Friday, 12 December 2014

12th December - You Can Stretch It If You Know What I Mean

The "weather bomb"  fizzled out like a wet squib over night, there was some rain, and some wind, but the latest media meteorological phrase never reached the south.  The morning then was damp and gloomy but remained dry.

I took the opportunity at lunch time to watch the birds that are now coming to the garden more often.  As I topped up the feeders I disturbed a Nuthatch, the first time I have seen one in the garden this winter.  When I came back inside it did not take long for the birds to arrive.  In a small amount of time there was some busy activity.  The House Sparrows are always about, the males seem to fight for the highest point in the trees.  Just after I took this picture another male flew in but was fought off.


The collared Doves fly in, then fly away again at the slightest hint of trouble, this one was spooked by the small group of Starlings that came into clear up the scraps under the feeders.


The Starlings are a joy to watch, they squabble, fight each other on and off the feeders, and then sing away in the trees.  This one was checking all about him.  You can see the wonderful colours in the feathers, and the lovely buff edging to the wing feathers.


Once it was sure of its position it settled down to chatter away, the bill doesn't necessarily open as it sings, but the throat moves, which in turn sees the feathers vibrate under the bill.


As I suspected the Starlings finally found the "fat snowman", it is no longer a snowman as the head has gone and the body is covered in pecks.  I gave up with it hanging as the birds did not have anywhere to grip on to.  On the lawn it is a very welcome addition.


Another site where they can squabble and fight each other to get a peck at Frosty.


movement in a neighbour's garden alerted me to a Jay.  It was taking peanuts from somewhere.  There were in fact two of them but I only managed to capture on on its own.

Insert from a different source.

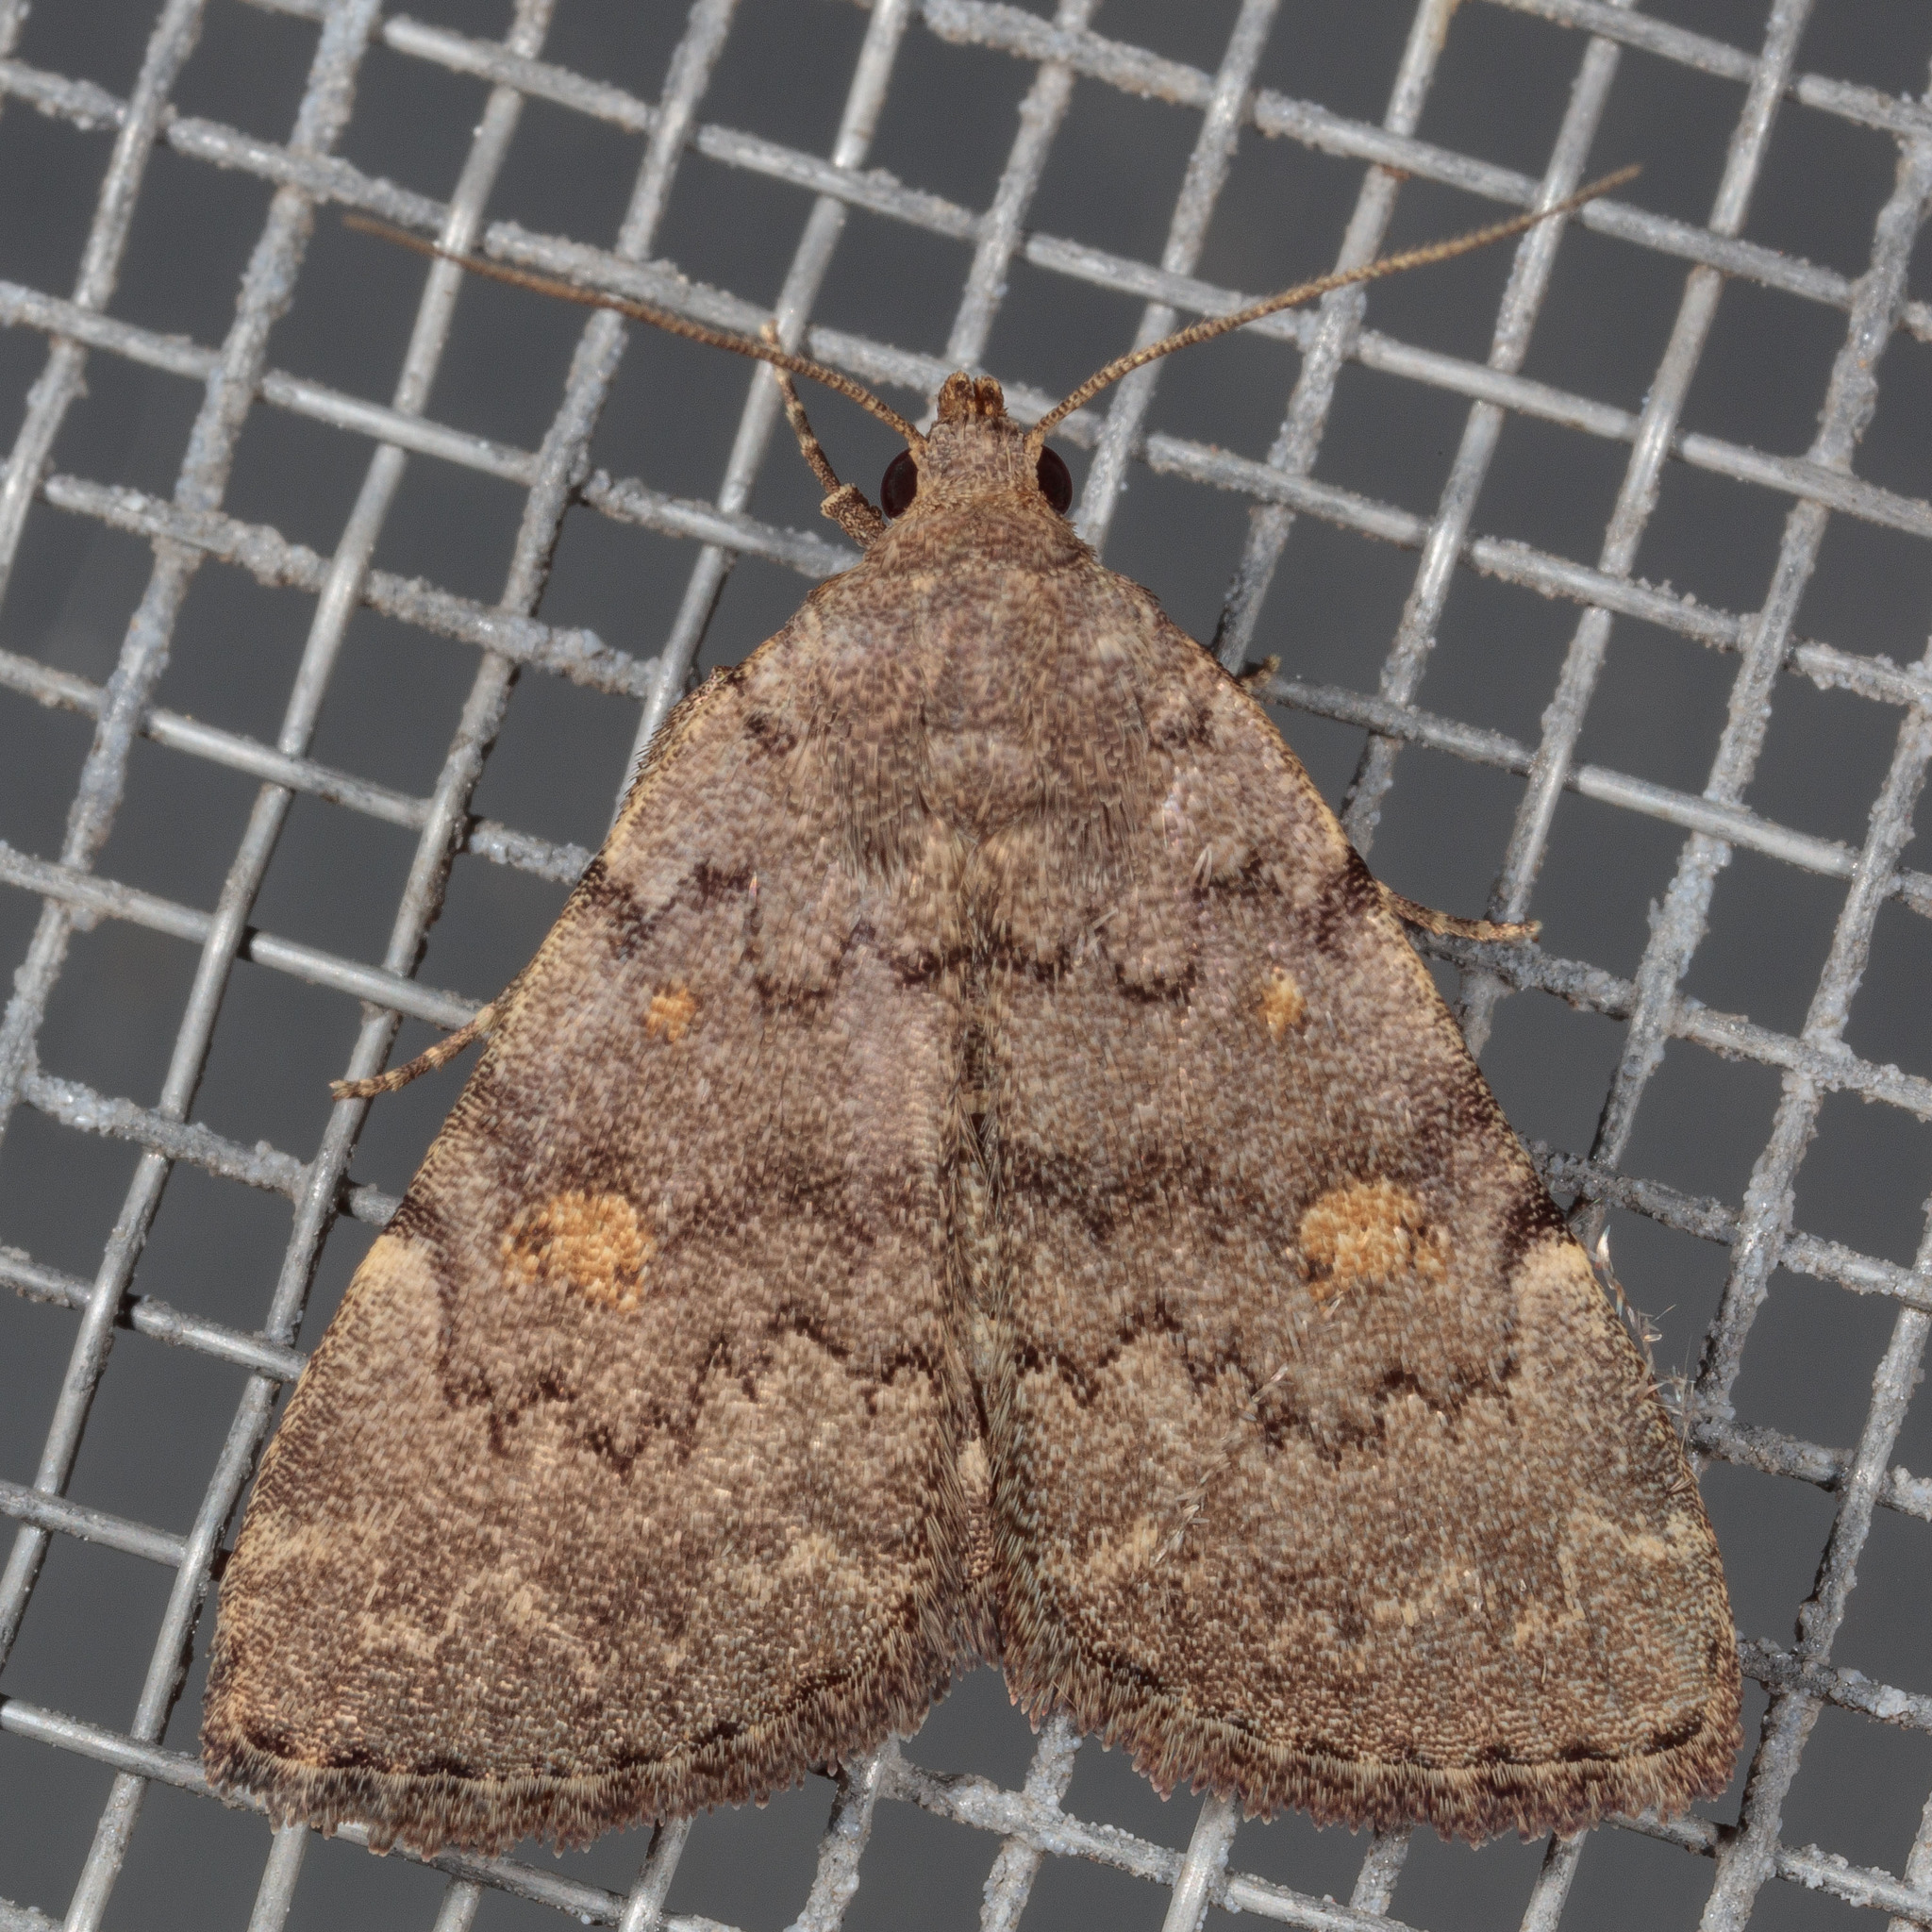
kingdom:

Blackbirds along with the doves and Woodpigeons patrol the area beneath the feeders.  The finches are not careful feeders and regularly drop the seed onto the lawn.  It doesn't stay there long though.


Goldfinches are by far the most numerous of the birds that visit the garden. Invariably there is a small flock of at least ten birds split between the feeders. They also seem to have got over the mite attack that was affecting the feathers around the bill, the red face markings looking splendid.


Robin and Dunnock were also present, creeping along the wall.  Greenfinches are also now coming back, this male competing with the Goldfinches for a spot on the feeder.


Although there are lots of Magpies around the patch they are not common in the garden, today though there was a pair hanging about, and one made a brief visit to the lawn but didn't stay long. 

Another corvid that is plentiful around the area is the Jackdaw.  They are frequently seen flying over the house, and around the trees close by, but they have never ventured into the garden.  I am not sure why, I would have though a bird as clever as the Jackdaw would have appreciated a ready source of food, but even in the hardest of weather they keep their distance.  This one though took an interest in what a Magpie was eating, and I watched it glide to the roof from a nearby tree and chase the magpie off.


After the Goldfinches the next commonest bird is the Blue Tit, their cousins the Great and Coal Tit are not as frequent.

Two Great Tits made their way through the trees to the feeders.


While a single Coal Tit performed its smash and grab technique on the sunflower seeds.  One of our smallest birds, they creep carefully through the branches, then fly to the feeder, immediately take a seed, then return to the middle of the tree for safety to eat it.  You have to be quick with them if you want to catch them in the open, and more often than not they are usually obscured by the branches.


Then as quickly as they arrived they were gone and the garden became still and quiet, the lunch hour done and it was back to business.